INSTRUCTION:
Lines outside the range are not wanted. Give again exactly the lines between the line holding "orientar que o" and the line holding "Downloadarti", inclusive, from the listing below.

DATASET RECORDS:
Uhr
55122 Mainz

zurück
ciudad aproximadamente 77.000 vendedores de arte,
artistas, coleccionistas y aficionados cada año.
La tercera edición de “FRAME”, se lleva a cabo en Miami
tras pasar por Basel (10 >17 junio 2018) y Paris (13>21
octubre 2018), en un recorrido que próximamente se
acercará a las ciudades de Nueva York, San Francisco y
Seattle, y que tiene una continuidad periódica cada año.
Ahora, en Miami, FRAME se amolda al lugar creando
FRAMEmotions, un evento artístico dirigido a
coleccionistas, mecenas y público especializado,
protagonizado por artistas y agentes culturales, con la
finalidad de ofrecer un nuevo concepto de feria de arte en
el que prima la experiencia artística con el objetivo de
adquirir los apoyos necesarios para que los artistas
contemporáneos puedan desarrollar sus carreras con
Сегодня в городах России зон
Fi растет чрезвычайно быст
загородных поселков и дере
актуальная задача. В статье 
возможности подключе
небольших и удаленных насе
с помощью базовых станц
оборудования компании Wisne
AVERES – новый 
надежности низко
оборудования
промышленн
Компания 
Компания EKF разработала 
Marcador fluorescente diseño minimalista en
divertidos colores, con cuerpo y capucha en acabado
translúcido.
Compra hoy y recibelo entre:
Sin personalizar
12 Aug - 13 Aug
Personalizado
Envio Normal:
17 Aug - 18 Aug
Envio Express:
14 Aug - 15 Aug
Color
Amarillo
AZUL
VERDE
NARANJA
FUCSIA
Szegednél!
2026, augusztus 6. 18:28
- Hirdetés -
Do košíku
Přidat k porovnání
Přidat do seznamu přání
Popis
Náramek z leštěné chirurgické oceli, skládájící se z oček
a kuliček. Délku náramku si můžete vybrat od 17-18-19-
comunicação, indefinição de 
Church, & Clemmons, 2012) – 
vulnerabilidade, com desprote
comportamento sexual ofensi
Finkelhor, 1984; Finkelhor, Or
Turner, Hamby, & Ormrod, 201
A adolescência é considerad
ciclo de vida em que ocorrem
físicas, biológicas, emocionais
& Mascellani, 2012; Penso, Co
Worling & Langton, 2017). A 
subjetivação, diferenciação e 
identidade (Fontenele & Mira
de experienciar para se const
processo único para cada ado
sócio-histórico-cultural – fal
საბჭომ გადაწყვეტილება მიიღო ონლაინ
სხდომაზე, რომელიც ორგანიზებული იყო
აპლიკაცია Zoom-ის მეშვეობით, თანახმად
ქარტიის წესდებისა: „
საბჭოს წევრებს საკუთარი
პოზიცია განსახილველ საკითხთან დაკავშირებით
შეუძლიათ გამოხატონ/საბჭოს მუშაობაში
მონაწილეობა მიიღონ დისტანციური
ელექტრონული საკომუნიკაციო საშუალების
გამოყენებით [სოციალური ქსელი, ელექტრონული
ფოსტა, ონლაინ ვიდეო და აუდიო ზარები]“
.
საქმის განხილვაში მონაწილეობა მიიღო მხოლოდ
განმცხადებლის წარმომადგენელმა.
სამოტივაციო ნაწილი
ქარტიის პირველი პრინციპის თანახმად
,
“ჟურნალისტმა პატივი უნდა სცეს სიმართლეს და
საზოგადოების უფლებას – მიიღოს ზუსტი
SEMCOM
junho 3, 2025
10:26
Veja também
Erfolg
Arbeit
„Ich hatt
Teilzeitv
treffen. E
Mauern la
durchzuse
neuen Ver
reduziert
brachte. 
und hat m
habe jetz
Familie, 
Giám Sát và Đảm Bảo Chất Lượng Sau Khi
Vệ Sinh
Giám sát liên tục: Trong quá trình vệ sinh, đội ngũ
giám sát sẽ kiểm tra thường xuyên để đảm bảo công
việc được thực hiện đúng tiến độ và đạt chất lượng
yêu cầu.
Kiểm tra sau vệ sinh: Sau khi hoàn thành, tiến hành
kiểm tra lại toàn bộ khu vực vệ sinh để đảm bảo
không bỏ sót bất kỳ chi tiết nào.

==

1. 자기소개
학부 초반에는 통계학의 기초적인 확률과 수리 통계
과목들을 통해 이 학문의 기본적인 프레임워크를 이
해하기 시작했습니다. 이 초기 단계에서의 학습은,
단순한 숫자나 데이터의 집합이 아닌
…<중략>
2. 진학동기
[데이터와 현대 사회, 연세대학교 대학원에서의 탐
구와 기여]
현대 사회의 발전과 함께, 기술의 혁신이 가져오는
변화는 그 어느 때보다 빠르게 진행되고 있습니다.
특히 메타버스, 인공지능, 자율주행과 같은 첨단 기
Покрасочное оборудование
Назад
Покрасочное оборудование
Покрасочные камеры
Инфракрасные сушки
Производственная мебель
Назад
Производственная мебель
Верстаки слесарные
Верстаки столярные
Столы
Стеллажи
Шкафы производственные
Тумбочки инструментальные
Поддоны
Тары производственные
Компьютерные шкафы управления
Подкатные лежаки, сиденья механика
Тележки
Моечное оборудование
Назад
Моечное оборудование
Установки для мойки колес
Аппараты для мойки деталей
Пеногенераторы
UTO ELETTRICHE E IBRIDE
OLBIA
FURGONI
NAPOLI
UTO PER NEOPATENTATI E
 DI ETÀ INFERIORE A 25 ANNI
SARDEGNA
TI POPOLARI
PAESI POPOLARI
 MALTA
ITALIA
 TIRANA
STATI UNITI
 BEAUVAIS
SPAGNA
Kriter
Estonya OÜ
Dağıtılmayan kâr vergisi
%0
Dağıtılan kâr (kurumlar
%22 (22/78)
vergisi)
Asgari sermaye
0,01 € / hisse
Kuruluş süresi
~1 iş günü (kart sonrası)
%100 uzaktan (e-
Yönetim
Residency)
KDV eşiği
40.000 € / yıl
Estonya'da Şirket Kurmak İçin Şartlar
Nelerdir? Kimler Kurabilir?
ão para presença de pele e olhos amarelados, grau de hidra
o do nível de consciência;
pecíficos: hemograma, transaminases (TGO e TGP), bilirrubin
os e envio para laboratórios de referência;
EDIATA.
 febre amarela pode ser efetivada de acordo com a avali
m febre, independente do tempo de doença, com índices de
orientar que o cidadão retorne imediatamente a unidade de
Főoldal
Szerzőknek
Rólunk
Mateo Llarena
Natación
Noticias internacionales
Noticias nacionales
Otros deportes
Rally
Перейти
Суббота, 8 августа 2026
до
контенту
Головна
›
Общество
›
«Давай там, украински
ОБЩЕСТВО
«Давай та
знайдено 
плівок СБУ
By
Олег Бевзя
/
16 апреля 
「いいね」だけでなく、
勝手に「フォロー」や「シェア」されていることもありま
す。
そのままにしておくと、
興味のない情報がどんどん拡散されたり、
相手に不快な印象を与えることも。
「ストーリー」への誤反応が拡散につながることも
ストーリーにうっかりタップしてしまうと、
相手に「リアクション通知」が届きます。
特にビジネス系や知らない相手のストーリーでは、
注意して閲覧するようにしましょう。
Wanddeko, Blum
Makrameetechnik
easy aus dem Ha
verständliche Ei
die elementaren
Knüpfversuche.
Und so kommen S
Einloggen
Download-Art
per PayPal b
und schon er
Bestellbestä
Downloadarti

--

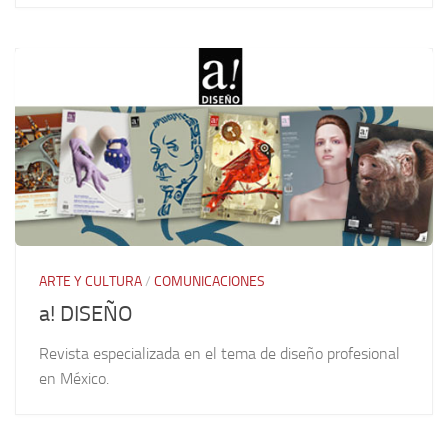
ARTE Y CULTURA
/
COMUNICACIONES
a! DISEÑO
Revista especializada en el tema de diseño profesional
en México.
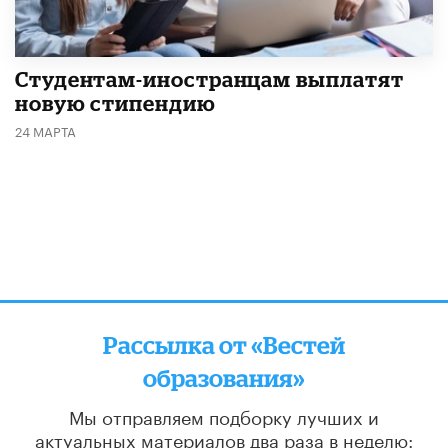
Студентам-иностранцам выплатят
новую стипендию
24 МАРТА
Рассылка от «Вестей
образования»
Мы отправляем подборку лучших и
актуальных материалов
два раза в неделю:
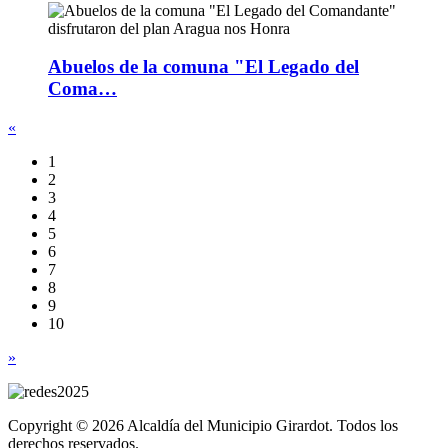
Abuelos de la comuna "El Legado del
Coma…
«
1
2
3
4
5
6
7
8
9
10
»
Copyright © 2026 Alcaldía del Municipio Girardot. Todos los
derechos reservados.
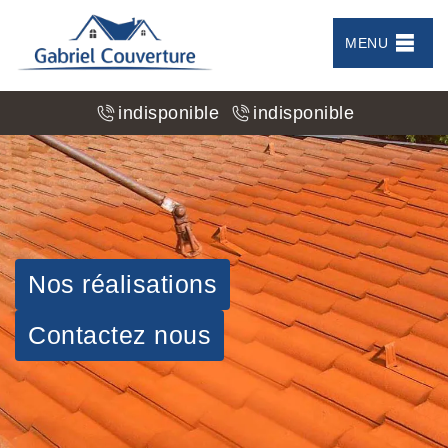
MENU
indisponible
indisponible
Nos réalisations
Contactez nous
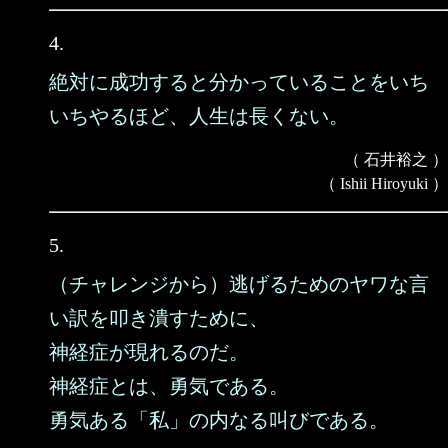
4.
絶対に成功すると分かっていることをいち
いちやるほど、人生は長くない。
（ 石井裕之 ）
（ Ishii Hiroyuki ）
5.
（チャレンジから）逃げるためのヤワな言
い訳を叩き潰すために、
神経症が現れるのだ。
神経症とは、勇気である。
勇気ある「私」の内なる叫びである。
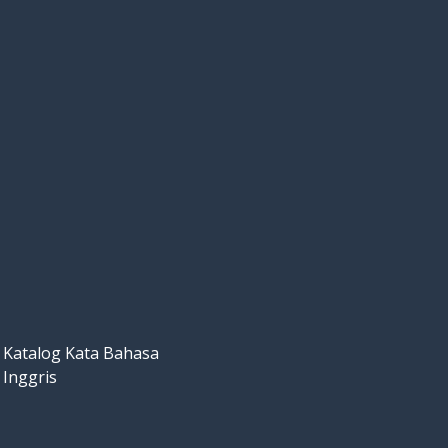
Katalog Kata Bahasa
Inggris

TASK OUTPUT:
orientar que o cidadão retorne imediatamente a unidade de
Főoldal
Szerzőknek
Rólunk
Mateo Llarena
Natación
Noticias internacionales
Noticias nacionales
Otros deportes
Rally
Перейти
Суббота, 8 августа 2026
до
контенту
Головна
›
Общество
›
«Давай там, украински
ОБЩЕСТВО
«Давай та
знайдено 
плівок СБУ
By
Олег Бевзя
/
16 апреля 
「いいね」だけでなく、
勝手に「フォロー」や「シェア」されていることもありま
す。
そのままにしておくと、
興味のない情報がどんどん拡散されたり、
相手に不快な印象を与えることも。
「ストーリー」への誤反応が拡散につながることも
ストーリーにうっかりタップしてしまうと、
相手に「リアクション通知」が届きます。
特にビジネス系や知らない相手のストーリーでは、
注意して閲覧するようにしましょう。
Wanddeko, Blum
Makrameetechnik
easy aus dem Ha
verständliche Ei
die elementaren
Knüpfversuche.
Und so kommen S
Einloggen
Download-Art
per PayPal b
und schon er
Bestellbestä
Downloadarti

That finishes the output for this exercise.